### BRIEF
What you write should match, word for word, the lines from the one containing "[157,665,238,680] -cache-key ->" through the end of the data, with no pictures.

### MATERIALS PROVIDED
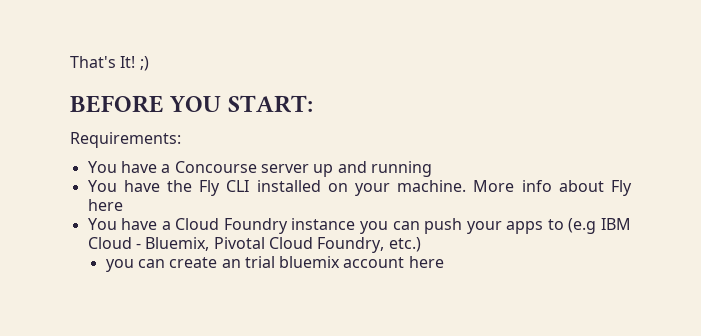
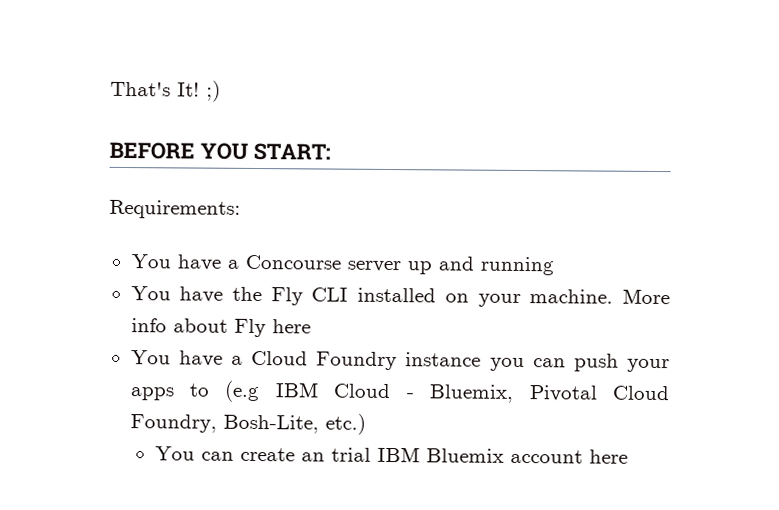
(385, 245) none -> [222,414,319,434] Bosh-Lite,
[105,259,134,272] you -> [154,446,195,461] You
[279,256,341,268] bluemix -> [376,446,504,463] IBM Bluemix

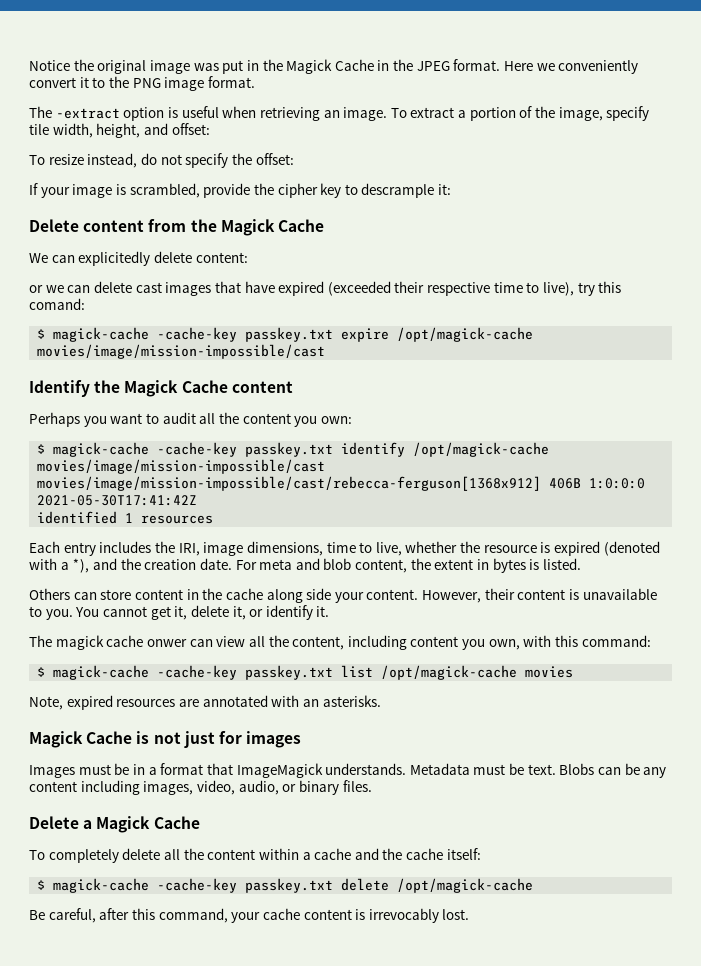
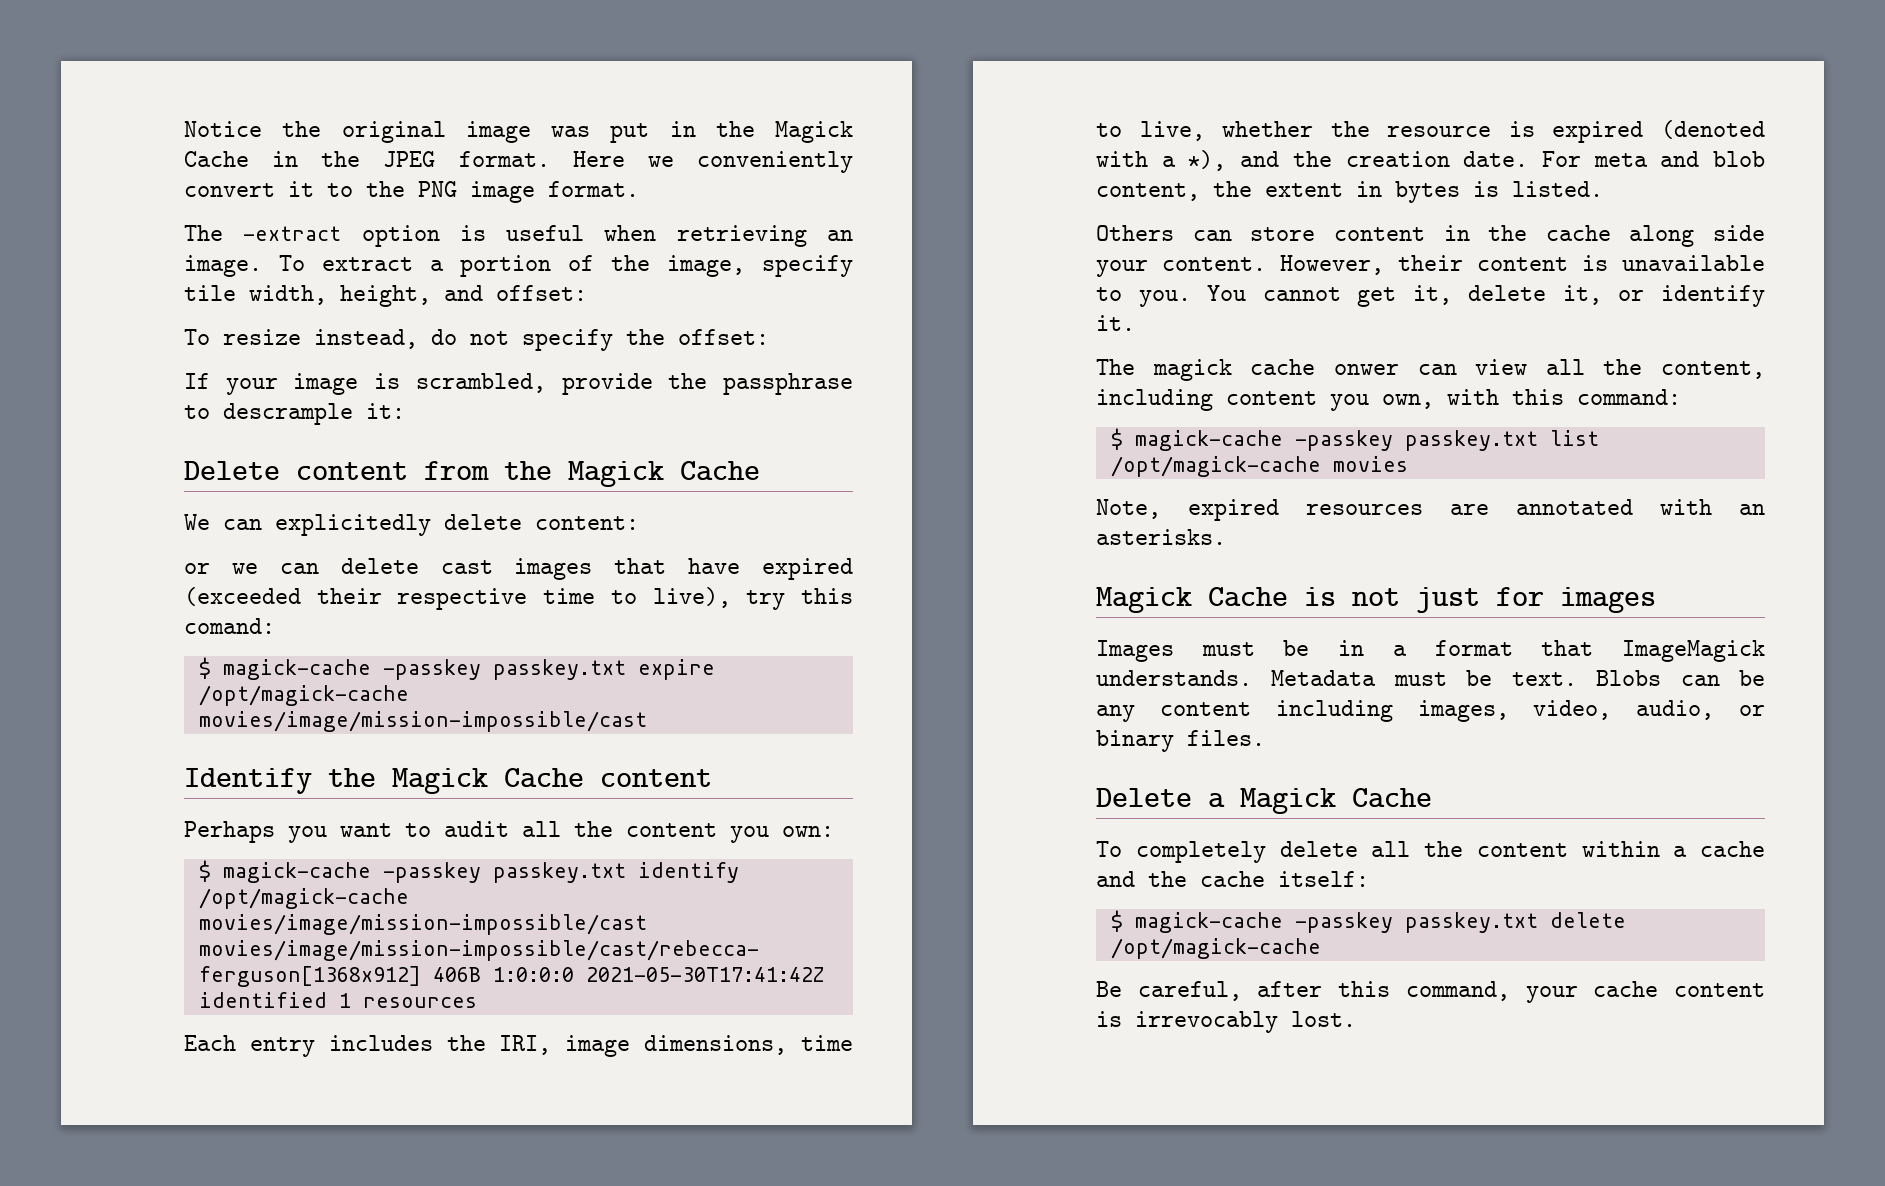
[277,183,342,198] cipher key -> [723,373,853,395] passphrase
[157,327,238,342] -cache-key -> [382,659,481,680] -passkey
[157,442,238,457] -cache-key -> [382,862,481,883] -passkey
[157,665,238,680] -cache-key -> [1294,430,1393,451] -passkey
[157,878,238,893] -cache-key -> [1294,912,1393,933] -passkey

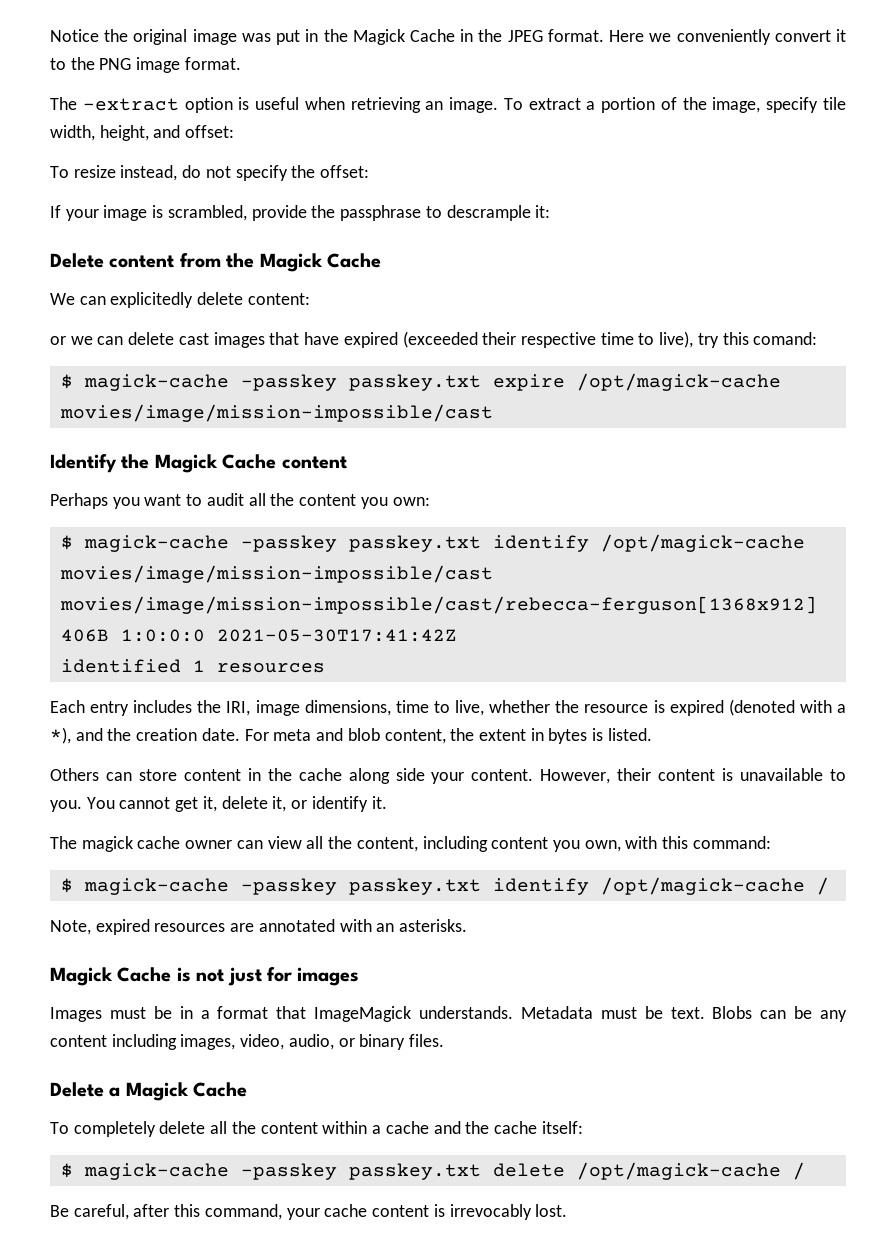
[1333,364,1399,375] onwer -> [185,840,233,849] owner
[1549,430,1599,446] [1110,456,1408,477] list /opt/magick-cache movies -> [492,877,829,895] identify /opt/magick-cache /
(1321, 948) none -> [792,1162,805,1180] /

### FINAL ANSWER
[157,665,238,680] -cache-key -> [1294,430,1393,451] -passkey
[157,878,238,893] -cache-key -> [1294,912,1393,933] -passkey

[1333,364,1399,375] onwer -> [185,840,233,849] owner
[1549,430,1599,446] [1110,456,1408,477] list /opt/magick-cache movies -> [492,877,829,895] identify /opt/magick-cache /
(1321, 948) none -> [792,1162,805,1180] /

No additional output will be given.